Al Real di quest’anno è rimasta solo la cabala ed è triste per una corazzata di campioni: le ultime quattro Champions League dei Blancos sono arrivate alla fine di stagioni non entusiasmanti nella Liga (un secondo posto, due terzi posti e addirittura un quinto), forse anche a dimostrazione di quanto l’obiettivo europeo possa essere totalizzante a Madrid.
Florentino ha vinto una solo degli ultimi 8 campionati, in quella che è la seconda peggior serie nell’intera storia del Real Madrid: l’ultima volta era il 1953, i Blancos non vincevano da 17 anni e arrivò Di Stefano a cambiare tutto. Ma il calcio è cambiato rispetto a 63 anni fa, e proprio questa è la lezione definitiva della decade del Barça (dopo che già altre magnifiche squadre avevano mostrato la via): i grandi campioni hanno bisogno di un sistema di gioco in cui risaltare e non di supplire alle carenze del sistema.
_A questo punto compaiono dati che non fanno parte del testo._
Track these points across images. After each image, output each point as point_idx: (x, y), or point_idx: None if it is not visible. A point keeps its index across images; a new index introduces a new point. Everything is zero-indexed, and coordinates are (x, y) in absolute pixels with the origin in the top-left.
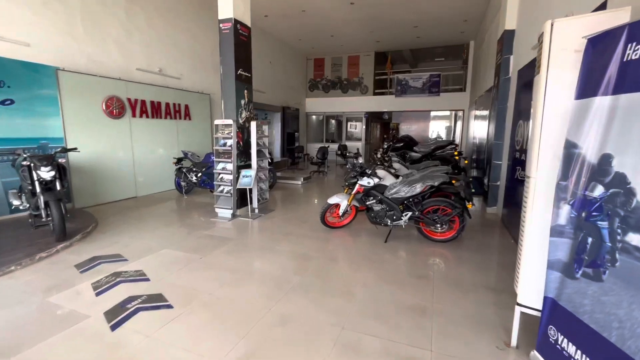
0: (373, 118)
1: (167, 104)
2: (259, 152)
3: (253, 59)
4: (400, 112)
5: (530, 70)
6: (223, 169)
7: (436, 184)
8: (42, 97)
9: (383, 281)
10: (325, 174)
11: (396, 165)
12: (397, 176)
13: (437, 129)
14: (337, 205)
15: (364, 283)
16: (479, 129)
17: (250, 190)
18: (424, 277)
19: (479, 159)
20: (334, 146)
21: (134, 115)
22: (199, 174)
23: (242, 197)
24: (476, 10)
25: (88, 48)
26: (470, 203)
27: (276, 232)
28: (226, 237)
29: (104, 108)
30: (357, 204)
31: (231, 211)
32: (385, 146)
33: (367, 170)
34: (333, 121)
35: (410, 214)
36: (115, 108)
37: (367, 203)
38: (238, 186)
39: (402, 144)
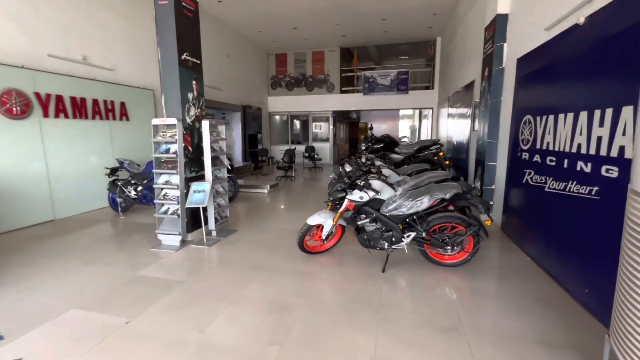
0: (340, 117)
1: (96, 101)
2: (214, 159)
3: (207, 51)
4: (368, 110)
5: (539, 57)
6: (167, 182)
7: (448, 196)
8: None
9: (398, 343)
10: (293, 179)
11: (386, 171)
12: (390, 185)
13: (406, 127)
14: (319, 226)
15: (373, 351)
16: (457, 127)
17: (205, 208)
18: (452, 330)
19: (458, 159)
20: (300, 148)
21: (46, 115)
22: (139, 188)
23: (194, 217)
24: (446, 2)
25: None
26: (489, 219)
27: (241, 266)
28: (170, 280)
29: None
30: (343, 223)
31: (179, 237)
32: (363, 147)
33: (358, 182)
34: (297, 121)
35: (413, 234)
36: (16, 105)
37: (359, 223)
38: (188, 205)
39: (381, 145)
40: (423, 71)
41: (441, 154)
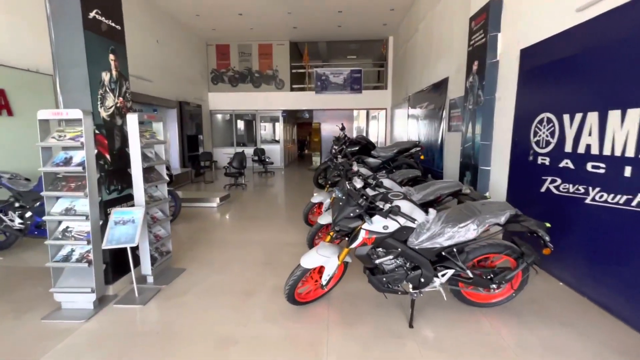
0: (287, 117)
1: None
2: (148, 171)
3: (132, 34)
4: (321, 110)
5: (564, 44)
6: (68, 210)
7: (503, 221)
8: None
9: None
10: (244, 187)
11: (387, 182)
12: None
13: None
14: (318, 268)
15: None
16: (423, 128)
17: (136, 246)
18: None
19: (426, 162)
20: (248, 151)
21: None
22: (28, 214)
23: (117, 261)
24: None
25: None
26: (548, 247)
27: (198, 341)
28: None
29: None
30: (349, 259)
31: (93, 296)
32: (336, 149)
33: (380, 204)
34: (241, 121)
35: (451, 271)
36: None
37: (378, 261)
38: (107, 245)
39: (356, 148)
40: (372, 71)
41: (422, 157)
Il Real Madrid nel frattempo è diventato un club con un grande progetto commerciale e con il fatturato più alto al mondo. Ma il calcio è uno spettacolo che si gioca in campo e che prevede una competizione: in quell’ambito di progetti non se vedono e Zidane sembra quasi avere il compito di incarnarne uno, in una sorta di rivoluzione personale. In questo finale di stagione Florentino si gioca moltissimo, perché la squadra di cui è presidente non è ancora una società di entertainment, ma il Real Madrid CF: un Club de Fútbol, appunto, ed è al calcio che questa squadra deve tornare, per trovare finalmente il giusto abbraccio tra spettacolo ed equilibrio, tra tecnica ed impegno.